→ The task
What you return should match the records below exactly.

→ Listed entries
--- --- ---
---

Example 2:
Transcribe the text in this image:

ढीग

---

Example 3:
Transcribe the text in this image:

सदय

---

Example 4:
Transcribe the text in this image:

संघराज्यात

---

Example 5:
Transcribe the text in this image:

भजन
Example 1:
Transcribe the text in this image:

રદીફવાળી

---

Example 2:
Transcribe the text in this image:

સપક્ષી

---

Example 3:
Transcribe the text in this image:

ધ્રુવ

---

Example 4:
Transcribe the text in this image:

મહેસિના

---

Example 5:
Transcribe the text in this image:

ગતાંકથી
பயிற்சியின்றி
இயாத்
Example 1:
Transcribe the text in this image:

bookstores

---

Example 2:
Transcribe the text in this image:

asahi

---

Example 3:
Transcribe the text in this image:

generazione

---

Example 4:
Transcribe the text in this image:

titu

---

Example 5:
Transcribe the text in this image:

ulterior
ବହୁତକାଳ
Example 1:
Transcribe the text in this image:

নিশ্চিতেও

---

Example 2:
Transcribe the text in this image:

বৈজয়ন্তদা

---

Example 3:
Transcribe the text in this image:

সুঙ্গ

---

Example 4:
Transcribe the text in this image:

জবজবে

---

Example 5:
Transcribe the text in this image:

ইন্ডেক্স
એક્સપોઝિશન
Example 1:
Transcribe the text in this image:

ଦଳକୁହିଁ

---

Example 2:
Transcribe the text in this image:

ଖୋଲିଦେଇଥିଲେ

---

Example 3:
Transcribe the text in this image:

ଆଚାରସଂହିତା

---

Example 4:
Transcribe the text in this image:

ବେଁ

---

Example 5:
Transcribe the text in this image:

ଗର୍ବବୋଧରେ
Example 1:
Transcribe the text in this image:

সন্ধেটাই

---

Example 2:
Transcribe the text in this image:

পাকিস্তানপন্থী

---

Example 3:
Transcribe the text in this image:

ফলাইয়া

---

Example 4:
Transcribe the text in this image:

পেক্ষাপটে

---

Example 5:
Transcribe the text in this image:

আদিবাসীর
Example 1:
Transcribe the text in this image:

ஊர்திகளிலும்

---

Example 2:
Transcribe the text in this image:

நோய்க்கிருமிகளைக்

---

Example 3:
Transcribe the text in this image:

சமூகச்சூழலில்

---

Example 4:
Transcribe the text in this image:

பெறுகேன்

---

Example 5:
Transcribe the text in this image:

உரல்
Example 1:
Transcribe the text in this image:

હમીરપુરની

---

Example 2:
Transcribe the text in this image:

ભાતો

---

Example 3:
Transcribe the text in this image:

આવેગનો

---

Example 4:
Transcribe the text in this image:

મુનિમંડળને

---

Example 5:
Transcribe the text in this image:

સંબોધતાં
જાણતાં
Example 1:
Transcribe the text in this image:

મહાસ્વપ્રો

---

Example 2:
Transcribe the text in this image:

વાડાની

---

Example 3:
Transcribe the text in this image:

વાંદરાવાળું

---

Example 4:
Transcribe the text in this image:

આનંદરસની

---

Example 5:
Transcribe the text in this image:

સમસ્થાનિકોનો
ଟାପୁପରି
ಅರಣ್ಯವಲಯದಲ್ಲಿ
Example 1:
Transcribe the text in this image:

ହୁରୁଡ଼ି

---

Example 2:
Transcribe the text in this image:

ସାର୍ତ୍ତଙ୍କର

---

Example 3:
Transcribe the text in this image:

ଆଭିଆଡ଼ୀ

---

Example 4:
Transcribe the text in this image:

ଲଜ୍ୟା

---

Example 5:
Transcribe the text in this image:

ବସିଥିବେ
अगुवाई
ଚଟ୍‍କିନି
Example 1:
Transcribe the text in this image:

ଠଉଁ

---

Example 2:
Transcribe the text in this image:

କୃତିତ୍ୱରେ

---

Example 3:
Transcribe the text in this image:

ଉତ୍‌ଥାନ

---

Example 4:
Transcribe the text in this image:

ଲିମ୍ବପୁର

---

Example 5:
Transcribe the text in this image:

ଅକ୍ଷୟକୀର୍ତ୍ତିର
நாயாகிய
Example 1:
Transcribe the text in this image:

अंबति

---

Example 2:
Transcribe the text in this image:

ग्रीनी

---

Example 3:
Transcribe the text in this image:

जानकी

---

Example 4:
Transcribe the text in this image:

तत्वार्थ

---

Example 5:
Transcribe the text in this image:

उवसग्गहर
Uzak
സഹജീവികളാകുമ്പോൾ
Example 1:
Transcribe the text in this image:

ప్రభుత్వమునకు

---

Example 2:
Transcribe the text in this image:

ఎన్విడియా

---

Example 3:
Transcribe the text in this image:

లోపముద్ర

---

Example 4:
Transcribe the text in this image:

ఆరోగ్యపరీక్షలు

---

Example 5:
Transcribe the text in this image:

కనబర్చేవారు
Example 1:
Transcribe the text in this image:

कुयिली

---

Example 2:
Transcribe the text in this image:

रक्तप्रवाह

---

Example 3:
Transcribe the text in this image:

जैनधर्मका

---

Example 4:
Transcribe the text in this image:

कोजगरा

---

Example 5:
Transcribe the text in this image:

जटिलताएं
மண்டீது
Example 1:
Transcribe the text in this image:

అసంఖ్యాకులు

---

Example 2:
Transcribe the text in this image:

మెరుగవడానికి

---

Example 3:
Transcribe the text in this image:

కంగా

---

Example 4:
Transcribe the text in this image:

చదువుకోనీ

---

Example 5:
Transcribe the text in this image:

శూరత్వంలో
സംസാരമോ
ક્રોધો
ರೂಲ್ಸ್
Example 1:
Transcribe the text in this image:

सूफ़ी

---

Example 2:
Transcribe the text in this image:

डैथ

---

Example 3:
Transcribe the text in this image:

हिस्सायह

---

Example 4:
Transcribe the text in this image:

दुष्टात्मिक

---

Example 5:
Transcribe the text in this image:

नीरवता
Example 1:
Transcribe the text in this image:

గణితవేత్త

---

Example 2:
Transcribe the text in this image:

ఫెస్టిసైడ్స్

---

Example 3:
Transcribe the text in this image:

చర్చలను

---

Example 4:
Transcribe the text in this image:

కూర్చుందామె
--- --- ---
→ Task response
---

Example 2:
Transcribe the text in this image:

ढीग

---

Example 3:
Transcribe the text in this image:

सदय

---

Example 4:
Transcribe the text in this image:

संघराज्यात

---

Example 5:
Transcribe the text in this image:

भजन
Example 1:
Transcribe the text in this image:

રદીફવાળી

---

Example 2:
Transcribe the text in this image:

સપક્ષી

---

Example 3:
Transcribe the text in this image:

ધ્રુવ

---

Example 4:
Transcribe the text in this image:

મહેસિના

---

Example 5:
Transcribe the text in this image:

ગતાંકથી
பயிற்சியின்றி
இயாத்
Example 1:
Transcribe the text in this image:

bookstores

---

Example 2:
Transcribe the text in this image:

asahi

---

Example 3:
Transcribe the text in this image:

generazione

---

Example 4:
Transcribe the text in this image:

titu

---

Example 5:
Transcribe the text in this image:

ulterior
ବହୁତକାଳ
Example 1:
Transcribe the text in this image:

নিশ্চিতেও

---

Example 2:
Transcribe the text in this image:

বৈজয়ন্তদা

---

Example 3:
Transcribe the text in this image:

সুঙ্গ

---

Example 4:
Transcribe the text in this image:

জবজবে

---

Example 5:
Transcribe the text in this image:

ইন্ডেক্স
એક્સપોઝિશન
Example 1:
Transcribe the text in this image:

ଦଳକୁହିଁ

---

Example 2:
Transcribe the text in this image:

ଖୋଲିଦେଇଥିଲେ

---

Example 3:
Transcribe the text in this image:

ଆଚାରସଂହିତା

---

Example 4:
Transcribe the text in this image:

ବେଁ

---

Example 5:
Transcribe the text in this image:

ଗର୍ବବୋଧରେ
Example 1:
Transcribe the text in this image:

সন্ধেটাই

---

Example 2:
Transcribe the text in this image:

পাকিস্তানপন্থী

---

Example 3:
Transcribe the text in this image:

ফলাইয়া

---

Example 4:
Transcribe the text in this image:

পেক্ষাপটে

---

Example 5:
Transcribe the text in this image:

আদিবাসীর
Example 1:
Transcribe the text in this image:

ஊர்திகளிலும்

---

Example 2:
Transcribe the text in this image:

நோய்க்கிருமிகளைக்

---

Example 3:
Transcribe the text in this image:

சமூகச்சூழலில்

---

Example 4:
Transcribe the text in this image:

பெறுகேன்

---

Example 5:
Transcribe the text in this image:

உரல்
Example 1:
Transcribe the text in this image:

હમીરપુરની

---

Example 2:
Transcribe the text in this image:

ભાતો

---

Example 3:
Transcribe the text in this image:

આવેગનો

---

Example 4:
Transcribe the text in this image:

મુનિમંડળને

---

Example 5:
Transcribe the text in this image:

સંબોધતાં
જાણતાં
Example 1:
Transcribe the text in this image:

મહાસ્વપ્રો

---

Example 2:
Transcribe the text in this image:

વાડાની

---

Example 3:
Transcribe the text in this image:

વાંદરાવાળું

---

Example 4:
Transcribe the text in this image:

આનંદરસની

---

Example 5:
Transcribe the text in this image:

સમસ્થાનિકોનો
ଟାପୁପରି
ಅರಣ್ಯವಲಯದಲ್ಲಿ
Example 1:
Transcribe the text in this image:

ହୁରୁଡ଼ି

---

Example 2:
Transcribe the text in this image:

ସାର୍ତ୍ତଙ୍କର

---

Example 3:
Transcribe the text in this image:

ଆଭିଆଡ଼ୀ

---

Example 4:
Transcribe the text in this image:

ଲଜ୍ୟା

---

Example 5:
Transcribe the text in this image:

ବସିଥିବେ
अगुवाई
ଚଟ୍‍କିନି
Example 1:
Transcribe the text in this image:

ଠଉଁ

---

Example 2:
Transcribe the text in this image:

କୃତିତ୍ୱରେ

---

Example 3:
Transcribe the text in this image:

ଉତ୍‌ଥାନ

---

Example 4:
Transcribe the text in this image:

ଲିମ୍ବପୁର

---

Example 5:
Transcribe the text in this image:

ଅକ୍ଷୟକୀର୍ତ୍ତିର
நாயாகிய
Example 1:
Transcribe the text in this image:

अंबति

---

Example 2:
Transcribe the text in this image:

ग्रीनी

---

Example 3:
Transcribe the text in this image:

जानकी

---

Example 4:
Transcribe the text in this image:

तत्वार्थ

---

Example 5:
Transcribe the text in this image:

उवसग्गहर
Uzak
സഹജീവികളാകുമ്പോൾ
Example 1:
Transcribe the text in this image:

ప్రభుత్వమునకు

---

Example 2:
Transcribe the text in this image:

ఎన్విడియా

---

Example 3:
Transcribe the text in this image:

లోపముద్ర

---

Example 4:
Transcribe the text in this image:

ఆరోగ్యపరీక్షలు

---

Example 5:
Transcribe the text in this image:

కనబర్చేవారు
Example 1:
Transcribe the text in this image:

कुयिली

---

Example 2:
Transcribe the text in this image:

रक्तप्रवाह

---

Example 3:
Transcribe the text in this image:

जैनधर्मका

---

Example 4:
Transcribe the text in this image:

कोजगरा

---

Example 5:
Transcribe the text in this image:

जटिलताएं
மண்டீது
Example 1:
Transcribe the text in this image:

అసంఖ్యాకులు

---

Example 2:
Transcribe the text in this image:

మెరుగవడానికి

---

Example 3:
Transcribe the text in this image:

కంగా

---

Example 4:
Transcribe the text in this image:

చదువుకోనీ

---

Example 5:
Transcribe the text in this image:

శూరత్వంలో
സംസാരമോ
ક્રોધો
ರೂಲ್ಸ್
Example 1:
Transcribe the text in this image:

सूफ़ी

---

Example 2:
Transcribe the text in this image:

डैथ

---

Example 3:
Transcribe the text in this image:

हिस्सायह

---

Example 4:
Transcribe the text in this image:

दुष्टात्मिक

---

Example 5:
Transcribe the text in this image:

नीरवता
Example 1:
Transcribe the text in this image:

గణితవేత్త

---

Example 2:
Transcribe the text in this image:

ఫెస్టిసైడ్స్

---

Example 3:
Transcribe the text in this image:

చర్చలను

---

Example 4:
Transcribe the text in this image:

కూర్చుందామె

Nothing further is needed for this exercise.